TASK TO COMPLETE: Return, exactly and in full, the lines of the records below starting at the one with "una azione bilaterale" and ending at the one with "difficoltà legate alla", and no other lines.

========

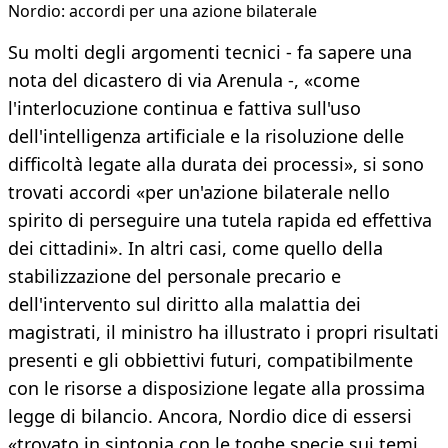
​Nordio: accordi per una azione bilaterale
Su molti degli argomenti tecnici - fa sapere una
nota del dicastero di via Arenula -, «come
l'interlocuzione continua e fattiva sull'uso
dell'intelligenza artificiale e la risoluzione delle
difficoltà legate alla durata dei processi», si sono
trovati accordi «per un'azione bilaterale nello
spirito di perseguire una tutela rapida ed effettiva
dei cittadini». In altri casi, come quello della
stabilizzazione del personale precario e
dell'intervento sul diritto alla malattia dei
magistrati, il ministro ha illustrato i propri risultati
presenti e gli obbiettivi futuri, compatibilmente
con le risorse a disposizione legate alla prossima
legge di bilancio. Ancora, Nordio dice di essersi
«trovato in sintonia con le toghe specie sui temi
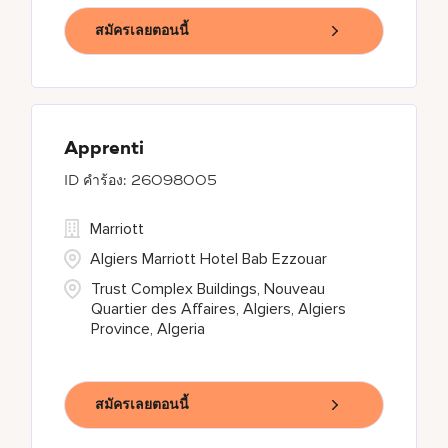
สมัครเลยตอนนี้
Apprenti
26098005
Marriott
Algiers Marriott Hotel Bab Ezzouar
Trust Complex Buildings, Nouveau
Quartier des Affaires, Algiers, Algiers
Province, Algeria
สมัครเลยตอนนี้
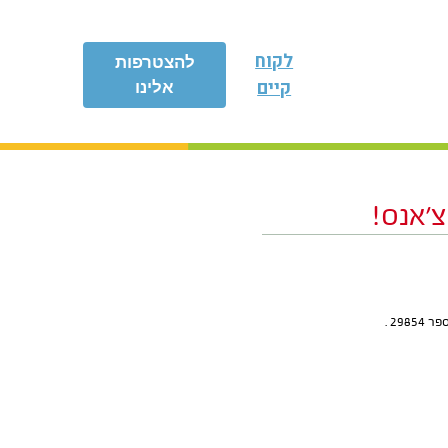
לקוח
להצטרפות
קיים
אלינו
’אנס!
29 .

========

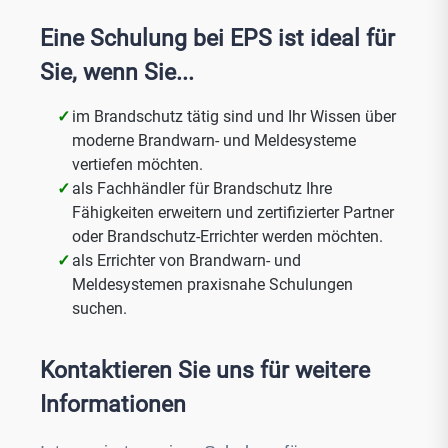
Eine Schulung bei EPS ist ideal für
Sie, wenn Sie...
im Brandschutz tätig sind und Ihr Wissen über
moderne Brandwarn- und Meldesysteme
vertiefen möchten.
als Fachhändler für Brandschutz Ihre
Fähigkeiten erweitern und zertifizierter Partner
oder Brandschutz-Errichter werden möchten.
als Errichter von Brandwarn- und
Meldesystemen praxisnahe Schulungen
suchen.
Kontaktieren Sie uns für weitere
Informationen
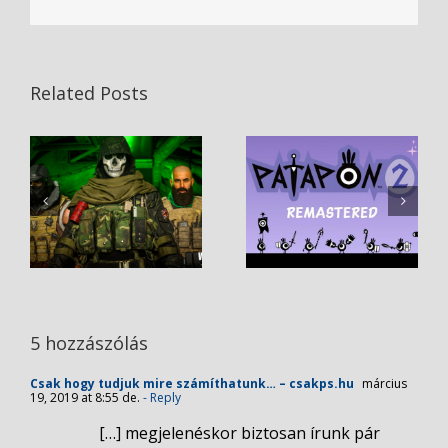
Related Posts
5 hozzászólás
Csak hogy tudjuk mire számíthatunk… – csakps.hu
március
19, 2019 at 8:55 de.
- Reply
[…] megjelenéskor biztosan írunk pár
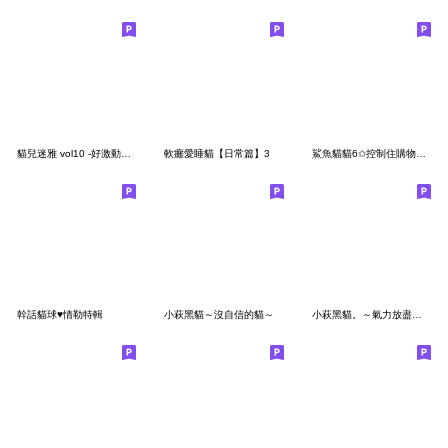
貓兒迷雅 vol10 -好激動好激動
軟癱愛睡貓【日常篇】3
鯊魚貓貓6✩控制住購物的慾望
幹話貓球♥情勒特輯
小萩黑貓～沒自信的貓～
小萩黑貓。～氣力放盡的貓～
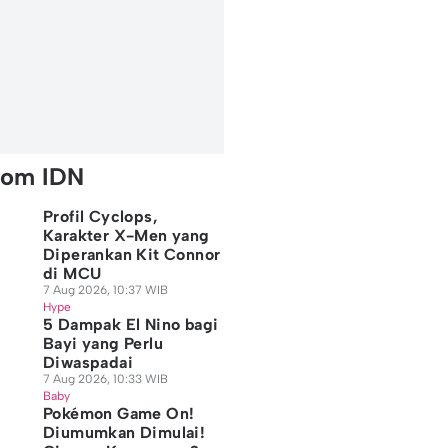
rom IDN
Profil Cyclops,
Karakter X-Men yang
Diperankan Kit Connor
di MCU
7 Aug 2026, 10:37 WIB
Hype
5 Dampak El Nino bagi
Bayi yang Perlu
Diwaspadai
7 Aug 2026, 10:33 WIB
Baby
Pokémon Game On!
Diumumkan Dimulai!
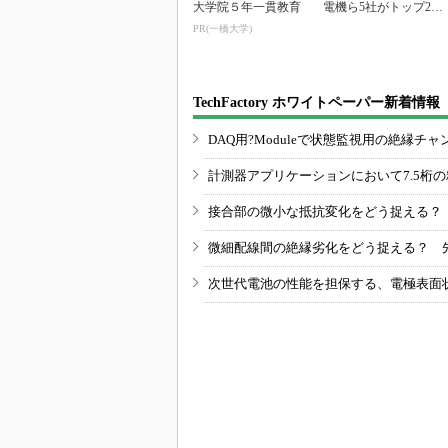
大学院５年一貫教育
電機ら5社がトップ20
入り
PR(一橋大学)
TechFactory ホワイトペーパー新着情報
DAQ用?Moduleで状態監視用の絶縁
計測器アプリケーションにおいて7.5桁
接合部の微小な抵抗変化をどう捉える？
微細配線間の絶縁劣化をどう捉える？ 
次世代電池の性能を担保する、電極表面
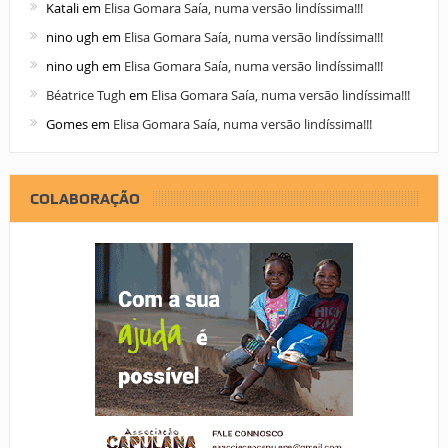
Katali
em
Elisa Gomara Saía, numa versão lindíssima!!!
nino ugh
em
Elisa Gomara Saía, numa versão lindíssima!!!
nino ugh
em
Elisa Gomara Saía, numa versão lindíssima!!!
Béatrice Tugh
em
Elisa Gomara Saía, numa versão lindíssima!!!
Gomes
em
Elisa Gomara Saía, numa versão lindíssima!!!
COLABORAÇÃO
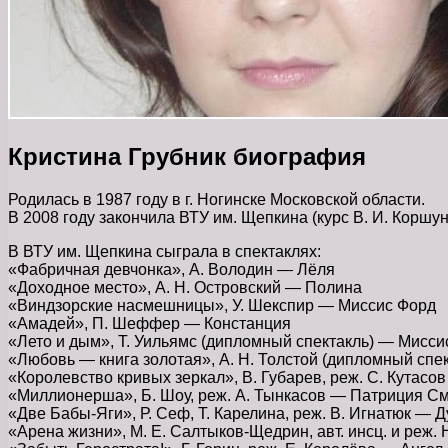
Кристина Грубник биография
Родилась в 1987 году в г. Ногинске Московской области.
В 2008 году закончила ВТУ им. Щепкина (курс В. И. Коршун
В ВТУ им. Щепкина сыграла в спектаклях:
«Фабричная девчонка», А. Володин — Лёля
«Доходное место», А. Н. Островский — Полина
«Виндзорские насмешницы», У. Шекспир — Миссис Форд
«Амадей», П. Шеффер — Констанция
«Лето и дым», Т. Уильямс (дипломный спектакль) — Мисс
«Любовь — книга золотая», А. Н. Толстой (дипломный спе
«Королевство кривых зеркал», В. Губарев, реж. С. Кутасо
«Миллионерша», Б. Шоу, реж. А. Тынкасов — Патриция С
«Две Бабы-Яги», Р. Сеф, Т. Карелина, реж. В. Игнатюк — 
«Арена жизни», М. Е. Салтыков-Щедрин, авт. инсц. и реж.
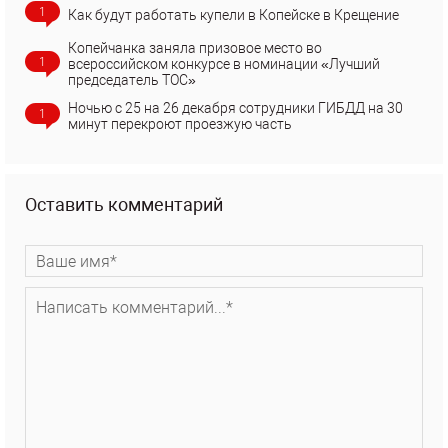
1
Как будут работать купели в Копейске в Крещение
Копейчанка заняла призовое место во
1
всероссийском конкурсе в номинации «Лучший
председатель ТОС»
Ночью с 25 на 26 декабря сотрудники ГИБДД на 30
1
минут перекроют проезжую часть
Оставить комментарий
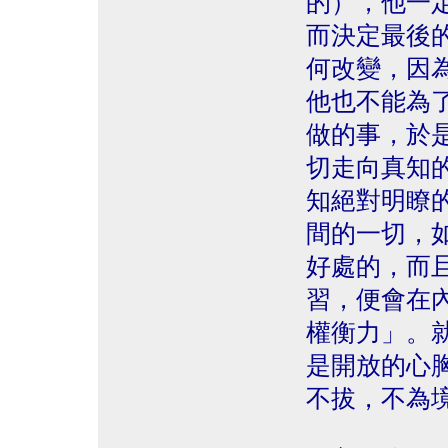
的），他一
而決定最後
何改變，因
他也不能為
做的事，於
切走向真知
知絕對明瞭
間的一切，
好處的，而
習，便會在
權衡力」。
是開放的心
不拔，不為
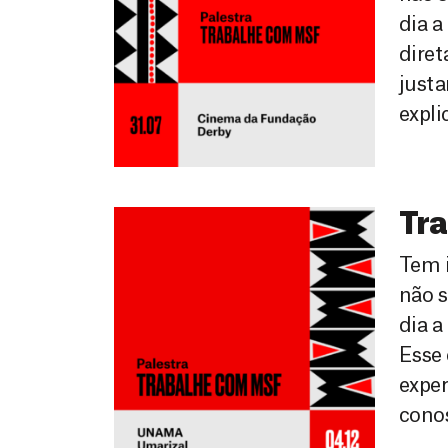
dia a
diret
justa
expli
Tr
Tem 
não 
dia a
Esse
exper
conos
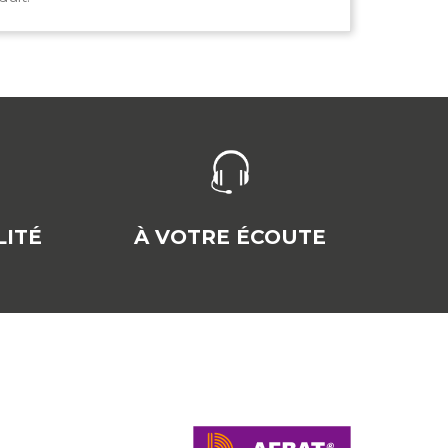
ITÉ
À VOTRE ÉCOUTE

========

ANSWER BELOW:
​Nordio: accordi per una azione bilaterale
Su molti degli argomenti tecnici - fa sapere una
nota del dicastero di via Arenula -, «come
l'interlocuzione continua e fattiva sull'uso
dell'intelligenza artificiale e la risoluzione delle
difficoltà legate alla durata dei processi», si sono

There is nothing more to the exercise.